The need for RT predictive markers has long been highlighted [
4]. It is well established that breast cancer subtypes (as defined by estrogen receptor, progesterone receptor, and her-2 expression) correlate with LR rates [
18,
19], with the highest rates in the estrogen receptor negative subtypes. There is evidence that these differences in LR relate to differential responses to RT [
20], although this is not well accepted enough to be taken into account when stratifying patients for RT. We do not find PSMD9 expression to correlate with estrogen receptor expression (Additional file
1: Table S1), therefore we do not believe it to be involved with the differential RT response between these groups; we can not comment on the relationships between her-2, PSMD9 and response, as her-2 data are lacking for our cohort, which largely pre-dates the start of routine her-2 testing in the UK. It is notable that development of specific molecular predictive markers for RT has lagged behind that of predictive markers for modern, targeted, systemic therapies, for which the therapeutic target itself, or molecules associated with it, have often proved good candidate markers. Recently the search for RT predictive markers has followed an analogous course, focussing mainly on proteins involved with DNA metabolism and repair, since DNA is the target of RT. Some potential markers have been identified [
5,
21,
22] but none have yet entered clinical practice. In addition, The mechanism by which PSMD9, or the 26S proteasome generally, is associated with RT response remains unclear although emerging evidence suggests that the proteasome may be an upstream regulator of some of key DNA repair pathways [
23], with low proteasome activity reducing DNA repair capacity and causing relative RT sensitivity. In particular, efficient proteasome function is potentially required for homologous recombination, a pathway for repairing RT-induced DNA damage, and for post-replication repair [
23], providing a mechanistic framework to support the emerging use of proteasome inhibitors as radio-sensitizers [
24,
25]. The 26S proteasome inhibitor, Bortezomib (Velcade; Millenium Pharmaceuticals), has shown a positive clinical benefit for inducing radio-sensitization in some cancers, yet the majority of success remains in haematological malignancies and its influence on solid tumours has been less encouraging [
26]. Clinical use of Bortezomib continues to be hampered by dose-limiting toxicities, drug-resistance and interference by some natural compounds.

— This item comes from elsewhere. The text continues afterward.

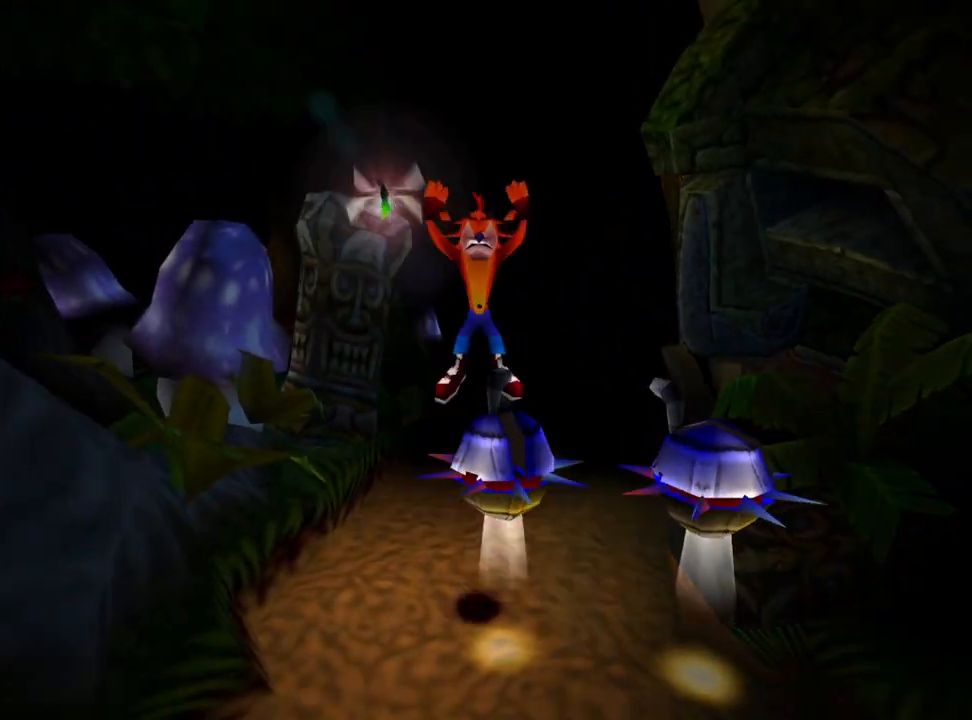
{"buttons": ["DPAD_DOWN"], "events": [[267, "DPAD_LEFT", "up"]]}
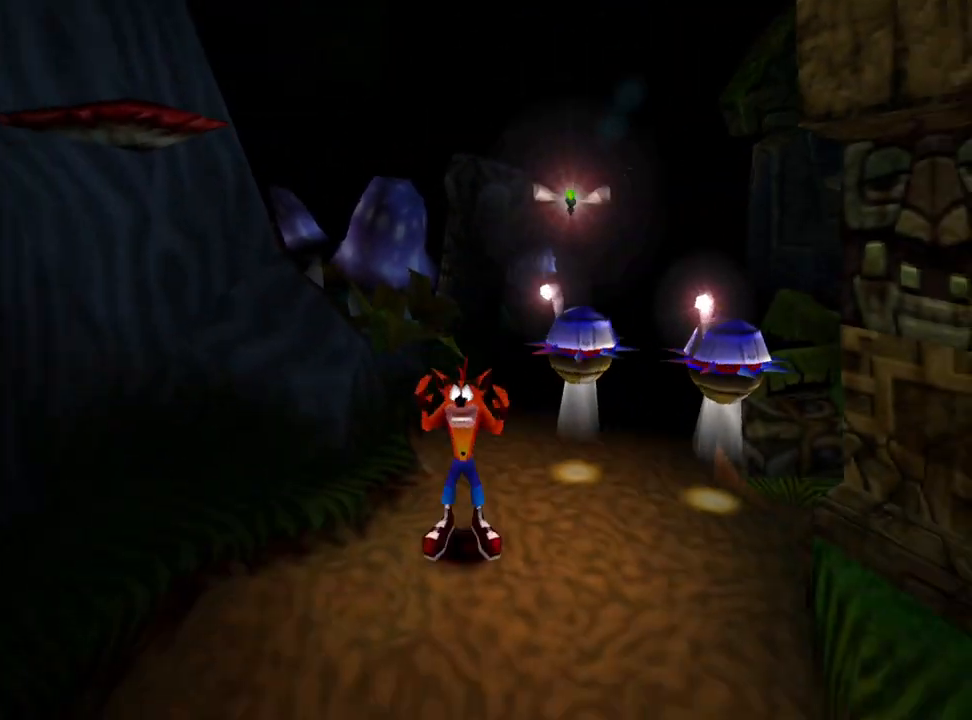
{"buttons": ["DPAD_DOWN", "DPAD_LEFT"], "events": [[67, "DPAD_LEFT", "down"], [267, "DPAD_LEFT", "up"], [500, "DPAD_LEFT", "down"]]}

Our cell culture work supports the proposition that the PSMD9 subunit itself represents a specific and novel target for radio-sensitizing therapies, since transiently reduced PSMD9 expression at the time of exposure to RT was associated with reduced cell survival (Figure
4).
In conclusion, we show that PSMD9 expression may be a predictive marker for RT in breast cancer. This observation warrants further prospective evaluation, ideally in the context of prospective randomized studies of RT, to determine whether PSMD9 expression has clinical utility in targeting RT to those patients most likely to benefit, or in selecting patients with relatively RT resistant tumours for more intensive therapy. We also demonstrate that PSMD9 may itself present a therapeutic target for a further generation of subunit-specific proteasome inhibitors.